When the line containing "focal_35mm: 93" appears in the data below, begin copying there and stop only after the line containing "exposure_s: 1/8000".

________________

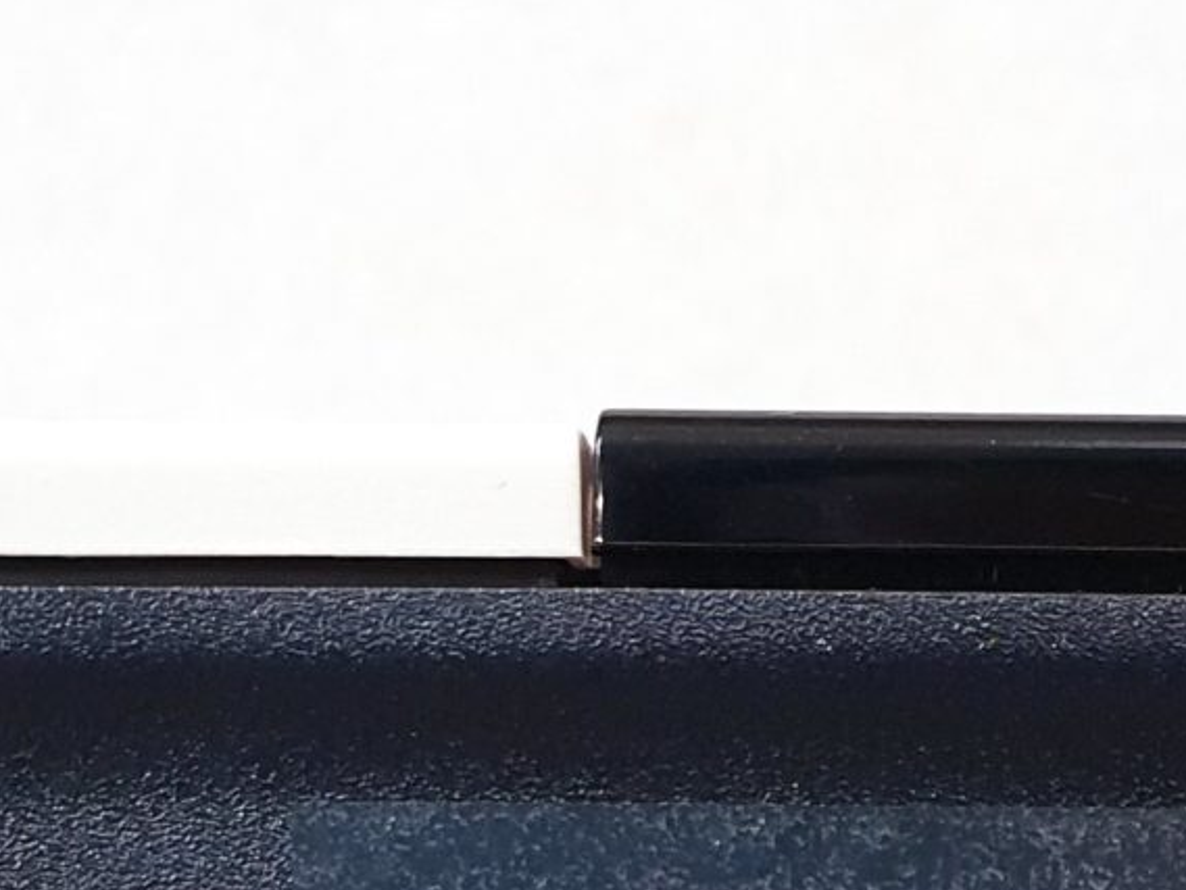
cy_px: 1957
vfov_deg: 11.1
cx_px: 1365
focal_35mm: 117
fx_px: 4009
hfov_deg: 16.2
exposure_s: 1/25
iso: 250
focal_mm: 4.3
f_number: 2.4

________________

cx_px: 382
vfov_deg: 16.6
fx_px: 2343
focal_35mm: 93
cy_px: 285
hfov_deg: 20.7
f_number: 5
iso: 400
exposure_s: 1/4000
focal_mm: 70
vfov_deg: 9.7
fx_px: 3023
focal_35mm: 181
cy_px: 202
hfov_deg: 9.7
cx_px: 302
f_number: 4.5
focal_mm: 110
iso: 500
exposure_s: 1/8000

________________

» **Your response**
focal_35mm: 93
cy_px: 285
hfov_deg: 20.7
f_number: 5
iso: 400
exposure_s: 1/4000
focal_mm: 70
vfov_deg: 9.7
fx_px: 3023
focal_35mm: 181
cy_px: 202
hfov_deg: 9.7
cx_px: 302
f_number: 4.5
focal_mm: 110
iso: 500
exposure_s: 1/8000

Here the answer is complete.